Encierra la imagen de quien triunfa contra pronóstico, una idea potenciada por quienes han popularizado la costumbre en eventos internacionales. El piloto de Fórmula 1 Daniel Ricciardo es uno de los principales responsables de su difusión global.

Tras sus victorias, Ricciardo realizó este ritual en el podio, invitando a otros corredores y celebridades a sumarse. Su ejemplo motivó a figuras como la maratonista Des Lindon y la golfista Hannah Green a adoptar la tradición tras sus propios éxitos. La influencia de Ricciardo trascendió el deporte y llegó incluso a la música y el espectáculo internacional.

Harry Styles haciendo el Shoey
(Crédito: Gabe vía YouTube)

La tradición del shoey dejó de pertenecer únicamente al mundo deportivo para instalarse en festivales de música y en eventos públicos de gran escala.

Celebridades internacionales como Harry Styles, cantante británico, sorprendieron al público al realizar un shoey durante su concierto en Perth en 2023. Este episodio confirma la expansión de la costumbre fuera de Australia y su adopción como gesto de respeto hacia la cultura local.

La imagen de una figura mundial participando en un shoey se interpreta como una señal de integración y complicidad con los asistentes, reforzando el vínculo entre artistas y público. En muchos casos, la participación de celebridades impulsa la continuidad de la costumbre y anima a nuevos públicos a sumarse a la experiencia.

A primera vista, el shoey puede parecer absurdo, pero está cargado de humor y sentido comunitario. La acción elimina jerarquías, igualando a triunfadores y espectadores, y ofrece un acceso inmediato a la comunidad para quienes deciden participar. Esa pertenencia instantánea constituye uno de los principales atractivos de la tradición.

El acto se percibe como una celebración colectiva que trasciende las diferencias individuales y genera un ambiente de camaradería. Sin embargo, la costumbre no está exenta de detractores: muchas personas la consideran desagradable y poco higiénica, críticas que se extienden tanto entre el público como entre figuras destacadas.

Harry Styles, después de cumplir con el reto, bromeó sobre la incomodidad y el mal sabor de la experiencia, dejando en claro que el shoey puede resultar desagradable incluso para quienes lo practican por compromiso o simpatía.

Pese a las controversias, el shoey destaca en un contexto de grandes eventos internacionales donde la homogeneidad suele ser la norma.
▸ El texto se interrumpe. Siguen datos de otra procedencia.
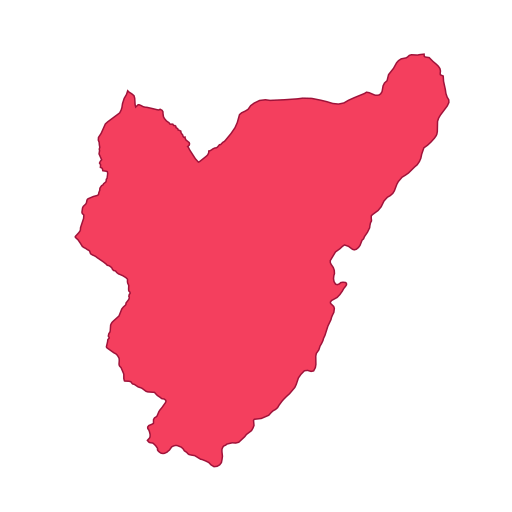 the district of Guadalupe, Santander, Colombia, rotated 184°
{"feature_id": "7082276B99610828489560", "entity_name": "Guadalupe", "entity_type": "district", "adm_level": 2, "iso_a3": "COL", "parent_name": "Colombia", "parent_adm1": "Santander", "projection": "orthographic", "projection_center": [-73.394, 6.237], "detail": "fine", "context": "isolated", "style": "filled", "palette": "rose", "viewbox_px": 512, "rotation_deg": 184, "n_neighbors": 0, "source": "geoboundaries", "source_scale": "gbopen_adm2", "svg_char_len": 6058}
<svg xmlns="http://www.w3.org/2000/svg" viewBox="0 0 512 512"><g transform="rotate(184 256 256)"><path d="M81.8,448.6L83.6,449.2L84.8,449.8L85.0,451.1L84.9,453.4L85.6,455.8L87.3,458.0L89.4,459.8L93.0,462.4L97.1,466.0L101.1,466.3L102.1,467.0L102.4,469.1L106.8,468.3L108.9,467.7L115.0,467.6L117.1,466.8L118.7,465.1L120.1,464.1L124.9,462.8L127.5,460.8L129.2,458.6L131.9,452.8L136.4,446.2L137.5,440.0L139.9,437.5L141.1,434.6L141.7,428.8L143.0,426.4L144.5,425.2L146.2,424.8L148.4,424.7L154.5,426.8L157.2,427.1L159.1,425.7L169.0,420.8L174.6,417.8L179.0,414.8L184.3,413.3L190.1,413.5L196.2,414.9L202.1,415.9L211.4,417.1L220.4,416.7L226.0,415.6L238.9,413.8L252.8,412.2L257.5,412.5L263.3,411.4L268.5,408.4L271.8,405.6L274.1,401.8L276.7,399.9L280.4,397.8L282.3,395.9L284.0,387.7L285.9,382.5L289.4,376.5L294.4,369.5L295.5,368.1L297.0,367.1L299.1,364.6L300.2,364.5L302.0,362.0L303.0,361.2L304.8,360.8L306.7,359.7L307.8,358.7L309.4,357.7L310.4,357.5L310.4,355.6L311.3,353.4L312.7,351.9L317.6,347.4L318.8,346.3L320.0,345.6L323.3,348.8L329.5,357.1L331.2,359.9L331.8,360.4L330.4,361.8L330.1,363.2L330.6,364.5L334.0,366.9L334.9,368.5L335.1,369.7L336.2,369.4L336.9,369.9L337.7,371.8L338.8,372.9L339.5,374.0L339.7,375.3L341.2,376.0L342.4,376.2L342.8,377.3L343.7,378.0L344.8,378.5L345.0,379.8L346.0,380.5L347.2,380.4L348.2,381.7L350.9,381.5L352.1,382.9L354.8,384.5L356.9,386.7L358.0,388.4L358.7,391.5L358.9,393.4L359.8,394.7L361.9,395.7L363.1,394.9L364.7,395.0L369.9,395.9L375.1,396.7L377.0,396.7L379.0,397.1L381.5,398.2L383.1,398.7L384.1,398.7L386.4,396.2L387.2,398.7L388.0,404.9L388.9,407.4L391.2,409.1L394.2,410.7L395.5,411.9L396.5,408.0L398.5,404.0L399.8,398.7L400.1,394.8L400.7,392.2L402.0,389.2L413.3,379.5L415.5,377.2L419.0,367.6L421.4,363.3L421.4,360.6L420.4,358.5L420.0,355.8L419.4,353.6L419.8,351.7L419.4,350.2L419.7,346.9L416.7,341.2L417.9,339.6L418.6,337.8L417.4,336.2L417.4,333.5L416.2,333.2L415.3,332.3L414.8,330.4L411.2,330.1L410.2,329.8L409.7,327.9L410.0,323.0L410.7,322.1L410.7,320.5L410.9,319.5L413.1,317.4L413.5,316.4L415.0,315.3L416.1,313.4L416.4,312.8L416.5,311.7L416.4,310.8L417.0,308.9L417.3,307.8L417.3,306.6L417.6,306.1L418.6,305.3L422.4,304.0L427.5,301.4L428.1,300.8L428.5,300.0L428.9,297.1L429.5,295.9L431.7,293.5L432.1,292.7L432.4,291.8L432.7,287.6L432.5,286.8L432.1,286.1L430.8,285.1L430.6,284.7L430.6,281.5L433.0,272.1L433.0,269.6L433.4,268.5L434.4,266.9L437.5,263.0L437.7,262.4L436.5,261.1L434.9,260.0L432.1,256.5L429.9,253.4L427.8,252.2L426.6,251.8L424.5,250.5L423.4,250.1L422.3,249.3L421.4,247.1L420.9,246.5L418.9,245.5L417.6,245.1L415.8,244.3L414.2,243.2L407.7,239.4L404.8,237.4L404.1,236.6L403.3,236.3L401.9,236.1L400.7,235.4L399.7,234.7L398.7,233.7L398.4,232.9L397.1,231.6L395.6,231.4L394.9,231.1L393.9,229.9L391.8,228.5L390.4,228.1L387.4,227.0L384.2,225.3L382.7,224.0L382.5,223.5L382.5,221.8L382.2,220.2L380.9,217.7L380.8,214.3L380.6,212.7L380.3,212.1L379.2,211.1L379.0,210.3L379.0,209.8L379.6,209.1L379.9,208.2L380.0,206.7L379.7,206.3L379.5,205.5L379.6,204.8L380.1,203.5L382.4,200.0L382.4,198.6L382.7,198.0L384.8,195.8L386.2,193.8L388.5,186.6L393.6,181.3L395.0,179.7L395.8,178.1L396.2,176.9L396.2,170.9L396.6,169.5L397.3,168.5L397.7,166.5L397.7,165.7L397.5,165.3L396.8,164.6L396.7,164.0L398.0,162.2L398.1,160.0L398.9,155.0L398.6,154.3L398.0,153.8L391.0,149.5L389.3,148.8L388.1,148.0L386.8,146.5L385.4,144.3L385.1,142.0L385.1,138.6L384.8,137.4L384.4,136.7L382.8,135.2L379.9,129.5L379.6,128.5L379.3,124.5L378.6,122.3L378.2,122.1L374.3,122.2L372.2,121.9L370.6,120.1L370.0,119.7L368.5,119.5L364.5,117.2L361.3,116.4L360.4,116.0L356.2,113.3L354.5,112.9L347.7,112.9L346.8,111.9L344.7,110.0L341.4,108.1L340.5,107.4L339.9,107.1L338.1,107.0L337.4,106.8L336.0,105.8L335.7,104.9L335.8,104.2L336.1,103.4L339.2,98.3L341.0,95.8L342.0,94.0L343.5,89.6L344.2,88.7L345.9,87.5L346.2,87.0L346.8,85.7L346.8,85.0L346.6,82.2L346.7,81.8L348.5,80.7L351.1,79.4L352.1,77.9L352.1,77.4L351.9,76.3L350.7,74.8L350.0,73.2L349.2,70.7L349.1,69.6L349.1,68.1L349.5,67.0L351.5,64.5L350.3,63.2L349.5,62.6L348.6,62.4L345.9,62.2L344.4,61.1L342.8,59.7L341.0,57.5L340.6,56.6L340.8,55.8L340.0,54.7L338.9,53.8L337.0,52.7L335.3,52.5L334.2,52.6L333.3,52.9L331.1,54.1L330.4,54.9L328.8,56.4L326.8,59.7L324.8,60.9L322.6,61.5L320.9,61.3L317.2,60.1L315.2,58.5L313.9,56.7L311.3,55.2L310.4,54.2L309.0,53.3L306.5,52.9L303.2,52.6L297.1,49.4L295.5,49.2L292.1,48.1L288.7,46.7L286.3,44.5L283.2,42.9L280.1,43.5L277.7,45.1L276.1,47.5L275.7,50.6L275.5,53.9L276.3,58.2L276.5,60.7L275.9,62.7L275.1,64.1L273.1,65.2L271.8,66.4L266.7,68.0L263.2,68.0L260.2,69.0L254.7,74.9L253.1,77.3L248.3,81.5L247.0,84.2L246.2,86.8L247.0,91.9L246.3,93.0L239.4,94.3L232.2,98.0L229.8,101.1L228.0,102.9L225.8,104.3L223.9,106.2L222.6,108.8L220.0,112.9L218.4,115.0L215.9,117.9L213.0,120.9L208.1,127.6L206.9,130.7L205.2,137.3L203.0,141.0L199.7,144.9L196.6,145.5L193.0,144.7L190.5,145.4L189.0,148.8L188.7,152.0L189.4,160.3L189.0,163.1L186.8,166.7L185.8,170.7L184.5,173.3L183.3,176.4L182.9,178.5L181.7,181.6L179.4,191.1L176.8,197.7L176.4,200.0L175.7,202.1L174.4,205.3L174.2,209.2L175.0,211.1L178.3,213.9L178.6,215.2L177.5,216.9L172.2,220.3L169.7,223.3L167.4,227.1L166.2,229.7L164.7,231.8L163.7,233.6L163.9,235.1L164.8,235.8L167.4,235.9L169.6,235.4L170.9,234.0L172.8,233.1L174.6,233.4L176.4,235.9L177.1,238.8L177.0,241.8L176.5,243.9L176.9,247.1L178.1,249.9L180.4,252.8L181.4,254.5L181.6,256.6L177.0,265.6L172.8,269.1L170.5,271.6L168.5,273.2L164.4,272.1L160.2,269.4L158.4,269.0L156.4,269.7L154.4,271.6L153.0,273.8L151.3,279.2L149.9,280.6L149.2,282.8L146.5,287.4L144.6,292.1L144.5,294.4L144.1,297.1L143.3,298.9L143.3,299.9L143.7,301.8L143.8,304.1L142.7,305.4L137.4,309.9L134.6,313.8L132.2,319.7L130.7,321.7L129.0,323.8L126.3,325.6L123.9,328.0L122.5,330.7L120.5,337.4L119.2,340.2L115.8,344.8L112.7,347.0L109.7,349.4L103.9,356.0L101.6,358.2L99.6,361.6L98.4,365.0L97.8,369.2L96.1,375.6L92.6,378.5L89.5,381.8L86.2,386.0L84.6,388.7L84.1,390.2L83.8,392.8L84.3,403.0L83.4,406.4L81.9,409.4L75.7,419.0L74.3,422.6L74.6,425.2L76.4,427.8L77.9,431.4L78.7,435.1L81.1,443.4L81.8,448.6Z" fill="#f43f5e" stroke="#9f1239" stroke-width="1.5"/></g></svg>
Su carácter imprevisible, su arraigo local y la capacidad de sorprender lo convierten en un gesto memorable que rompe con lo ordinario.

La participación de artistas y deportistas famosos asegura su permanencia como símbolo de autenticidad y espontaneidad en celebraciones masivas.

Para quienes presencian un shoey, el momento queda grabado como un instante único y auténtico, capaz de transformar cualquier festejo en una experiencia inolvidable.